Task goal: State the number of lines in the records that contain "typu", with no other words.
------------------------------------
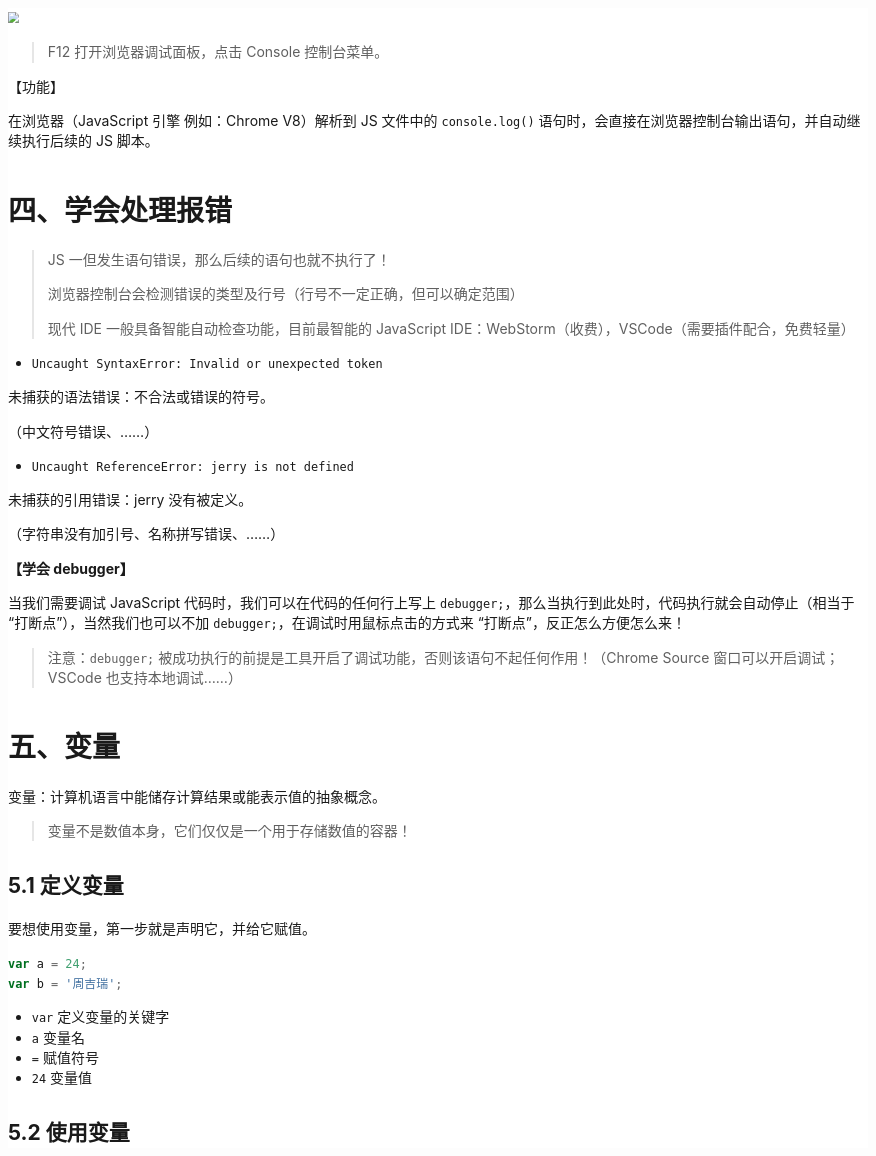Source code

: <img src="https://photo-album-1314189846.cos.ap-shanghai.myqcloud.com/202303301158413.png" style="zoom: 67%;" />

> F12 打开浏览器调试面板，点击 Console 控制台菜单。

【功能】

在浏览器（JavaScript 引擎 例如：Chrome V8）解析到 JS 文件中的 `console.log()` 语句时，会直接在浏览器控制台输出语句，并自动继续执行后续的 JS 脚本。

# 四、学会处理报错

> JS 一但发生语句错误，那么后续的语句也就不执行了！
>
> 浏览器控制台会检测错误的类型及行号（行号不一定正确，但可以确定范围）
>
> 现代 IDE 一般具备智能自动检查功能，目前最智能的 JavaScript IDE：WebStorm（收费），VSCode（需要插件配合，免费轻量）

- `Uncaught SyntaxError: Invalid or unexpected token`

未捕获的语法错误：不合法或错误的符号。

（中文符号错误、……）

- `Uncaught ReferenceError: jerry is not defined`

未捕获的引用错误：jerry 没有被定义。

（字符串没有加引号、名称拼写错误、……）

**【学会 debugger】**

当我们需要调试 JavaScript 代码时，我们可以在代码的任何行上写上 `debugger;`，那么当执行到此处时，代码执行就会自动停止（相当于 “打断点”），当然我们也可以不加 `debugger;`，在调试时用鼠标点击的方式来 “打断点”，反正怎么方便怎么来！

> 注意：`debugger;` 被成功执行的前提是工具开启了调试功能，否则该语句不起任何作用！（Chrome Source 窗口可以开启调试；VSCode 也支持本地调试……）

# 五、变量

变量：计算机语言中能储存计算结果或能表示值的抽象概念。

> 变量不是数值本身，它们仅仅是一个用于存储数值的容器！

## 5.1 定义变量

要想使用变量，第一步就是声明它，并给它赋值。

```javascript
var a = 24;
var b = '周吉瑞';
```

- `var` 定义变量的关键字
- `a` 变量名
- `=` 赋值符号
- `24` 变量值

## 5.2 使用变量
------------------------------------
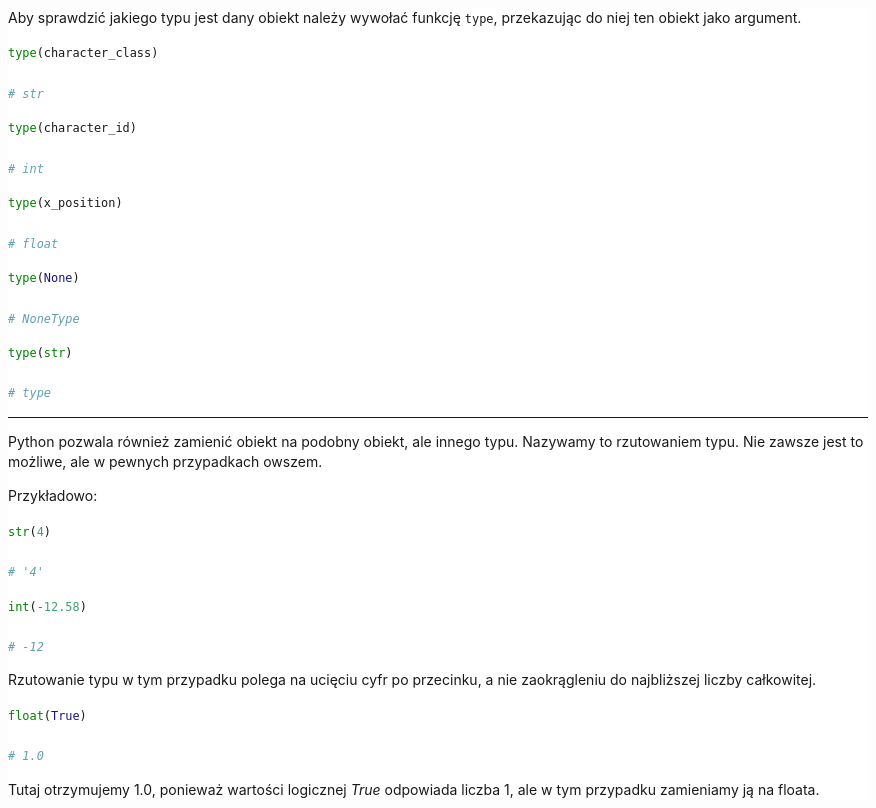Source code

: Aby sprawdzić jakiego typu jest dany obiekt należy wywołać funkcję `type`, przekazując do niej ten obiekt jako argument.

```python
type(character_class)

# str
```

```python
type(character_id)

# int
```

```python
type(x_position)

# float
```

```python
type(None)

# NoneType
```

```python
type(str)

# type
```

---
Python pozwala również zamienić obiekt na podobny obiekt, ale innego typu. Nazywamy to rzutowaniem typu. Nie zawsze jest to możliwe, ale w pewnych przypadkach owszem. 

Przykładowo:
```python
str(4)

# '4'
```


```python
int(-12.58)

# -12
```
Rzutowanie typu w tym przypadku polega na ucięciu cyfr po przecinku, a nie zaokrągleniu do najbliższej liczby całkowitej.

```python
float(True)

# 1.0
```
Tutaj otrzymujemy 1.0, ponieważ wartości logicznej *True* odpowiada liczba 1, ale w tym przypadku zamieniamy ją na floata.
------------------------------------
Written response: 3